Matthew Nicholson

Personal information
- Full name: Matthew James Nicholson
- Born: 2 October 1974 (age 51) St Leonards, New South Wales, Australia
- Batting: Right-handed
- Bowling: Right-arm fast-medium
- Role: All rounder

International information
- National side: Australia;
- Only Test (cap 380): 26 December 1998 v England

Career statistics
| Competition | Test | FC | LA | T20 |
| Matches | 1 | 124 | 79 | 24 |
| Runs scored | 14 | 3,258 | 485 | 76 |
| Batting average | 7.00 | 23.78 | 15.15 | 15.20 |
| 100s/50s | 0/0 | 4/6 | 0/1 | 0/0 |
| Top score | 9 | 133 | 57* | 20* |
| Balls bowled | 150 | 23,366 | 3,530 | 457 |
| Wickets | 4 | 406 | 85 | 28 |
| Bowling average | 28.75 | 29.91 | 36.74 | 21.71 |
| 5 wickets in innings | 0 | 11 | 0 | 0 |
| 10 wickets in match | 0 | 0 | 0 | 0 |
| Best bowling | 3/56 | 7/62 | 3/23 | 3/12 |
| Catches/stumpings | 0/– | 70/– | 19/– | 5/– |
- Source: Cricinfo, 8 December 2025

= Matthew Nicholson (cricketer) =

Australian cricketer (born 1974)

Matthew James Nicholson (born 2 October 1974) is an Australian former cricketer who played in one Test match in 1998 and over 100 first-class games for New South Wales, Western Australia, Northamptonshire and Surrey.
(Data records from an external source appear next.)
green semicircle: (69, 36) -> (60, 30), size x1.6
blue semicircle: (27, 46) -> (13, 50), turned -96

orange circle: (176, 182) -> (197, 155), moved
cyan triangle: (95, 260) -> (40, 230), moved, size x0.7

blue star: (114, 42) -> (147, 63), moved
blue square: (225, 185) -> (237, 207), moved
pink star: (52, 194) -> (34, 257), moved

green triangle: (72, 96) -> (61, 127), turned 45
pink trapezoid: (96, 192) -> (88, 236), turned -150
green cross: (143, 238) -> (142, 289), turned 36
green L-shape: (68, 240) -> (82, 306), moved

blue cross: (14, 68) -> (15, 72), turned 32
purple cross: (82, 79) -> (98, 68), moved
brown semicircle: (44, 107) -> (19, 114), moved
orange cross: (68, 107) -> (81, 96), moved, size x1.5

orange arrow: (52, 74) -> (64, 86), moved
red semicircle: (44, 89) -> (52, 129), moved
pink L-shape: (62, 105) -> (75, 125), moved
A native of the Sydney suburb of St Leonards, he attended Knox Grammar School and began playing for the Gordon club in the Sydney competition who he later captained. His career was ravaged by injuries as well as chronic fatigue syndrome, following a dose of glandular fever but a strict diet enabled him to manage the problem, and he became a vital part of WA's and New South Wales' bowling line-ups. In 1998 Nicholson earned a surprise call up to play his one and only Test against England in Melbourne.

In 2004/05 Nicholson claimed 47 wickets in the Pura Cup, including 7 in the final, as NSW won the title. In 2007 he played for Surrey having previously played County Cricket with Northamptonshire in 2006. He was released by Surrey after an illness blighted and unsuccessful 2008 to allow Shoaib Akhtar in for 2 games.

He announced his retirement in March 2008 with NSW's game against South Australia being his last. Following his retirement, Nicholson was appointed as a selector for the New South Wales team. He later spent several years as the Director of Cricket at Newington College.

Nicholson was named as the fast-bowling coach for the NSW Blues' Academy in 2025.